Qu’y a-t-il en commun entre les « nouveaux talibans » et le Vlaams Belang ? Au minimum, une singulière propension à distiller mensonges et désinformation, avec un goût certain pour la mise en scène. Pendant que les uns scandent et tweetent qu’ils permettront aux femmes de travailler, les autres poussent à la délation envers « les profs, ces gauchistes ». Le deuxième point commun, nauséabond, réside dans cette attaque à la liberté de conscience et de pensée qui, si elle dévie de la norme érigée par ces fondamentalistes – ici la charia, là un programme d’extrême droite –, est vilipendée, avec un dédain affiché pour les principes démocratiques les plus élémentaires.
Pour les étudiantes de Kaboul, les portes des universités se referment en même temps que la pratique du sport et des activités professionnelles « trop en vue », alors que, dans nos universités, le cercle flamingant NSV, fréquenté par Tom depuis l’âge de 15 ans, on s’en souvient, ne craint pas le sexisme débridé et l’assignation des femmes à des rôles bien définis. Mais l’on peut aussi craindre les tentatives de mainmise sur les programmes, débats et opinions qui font la richesse de ces lieux de savoir si le parti extrémiste flamand devait atteindre le pouvoir. Tom Van Grieken l’affirmait sans détour en évoquant sa répulsion pour la rentrée scolaire voici un mois : « Mon dégoût a été exacerbé par les enseignants et les professeurs de gauche qui essaient d’incorporer leurs absurdités multiculturelles dans leurs cours en permanence. En 2024, nous allons présenter un projet de loi à tous ces enseignants gauchistes. » On ne peut pas dire que l’on n’aura pas été prévenu.e.s.
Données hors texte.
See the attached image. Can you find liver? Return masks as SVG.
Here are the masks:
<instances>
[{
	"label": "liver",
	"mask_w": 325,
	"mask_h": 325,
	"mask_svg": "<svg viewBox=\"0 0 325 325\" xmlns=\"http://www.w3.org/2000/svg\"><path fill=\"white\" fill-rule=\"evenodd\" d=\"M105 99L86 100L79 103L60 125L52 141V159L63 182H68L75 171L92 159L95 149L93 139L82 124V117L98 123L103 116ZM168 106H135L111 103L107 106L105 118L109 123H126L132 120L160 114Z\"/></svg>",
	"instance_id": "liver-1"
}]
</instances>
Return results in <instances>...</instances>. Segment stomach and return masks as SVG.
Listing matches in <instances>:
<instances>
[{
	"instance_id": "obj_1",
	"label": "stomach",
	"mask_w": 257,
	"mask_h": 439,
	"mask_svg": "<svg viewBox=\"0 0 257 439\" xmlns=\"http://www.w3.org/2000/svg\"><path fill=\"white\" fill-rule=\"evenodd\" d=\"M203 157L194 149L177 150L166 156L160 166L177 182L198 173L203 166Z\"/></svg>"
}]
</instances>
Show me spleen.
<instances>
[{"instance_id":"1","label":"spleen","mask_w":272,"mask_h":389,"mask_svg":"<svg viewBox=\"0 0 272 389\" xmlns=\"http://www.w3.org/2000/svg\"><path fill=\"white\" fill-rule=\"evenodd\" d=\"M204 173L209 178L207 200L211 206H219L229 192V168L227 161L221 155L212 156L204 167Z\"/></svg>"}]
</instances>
Troisième point commun entre ces intégristes : non, ils n’ont pas changé ! Si les jeunes nouveaux cadres du Vlaams Belang arborent des costumes de traders et ne lâchent pas leur smartphone d’un post, leurs idées et programmes fleurent toujours la « bête ». Et du côté des talibans, il n’aura pas fallu un mois pour comprendre que les femmes peuvent retourner à leurs fourneaux, éventuellement apporter le thé ou passer le balai dans les chefferies sans trébucher sur leur niqab, que les cours de musique n’auront plus lieu puisque l’académie a été détruite et que l’on peut compter sur la charia, un code juridique basé sur des coutumes d’un autre âge, pour guider le bon peuple.
Les sorties médiatiques de ces différents protagonistes ont eu lieu simultanément en septembre, d’où ce petit jeu des troublantes affinités. À ce stade, rangeons définitivement notre naïveté au placard, c’est une perte de temps. Il faut continuer à soutenir, sans dérogation aucune, les fondements de l’État de droit et les valeurs démocratiques. Il n’y a pas de recette miracle, mais l’école, l’université, l’éducation permanente, la presse libre demeurent nos principaux piliers à soutenir et à financer sans faille. L’extrémisme radical change rarement de peau.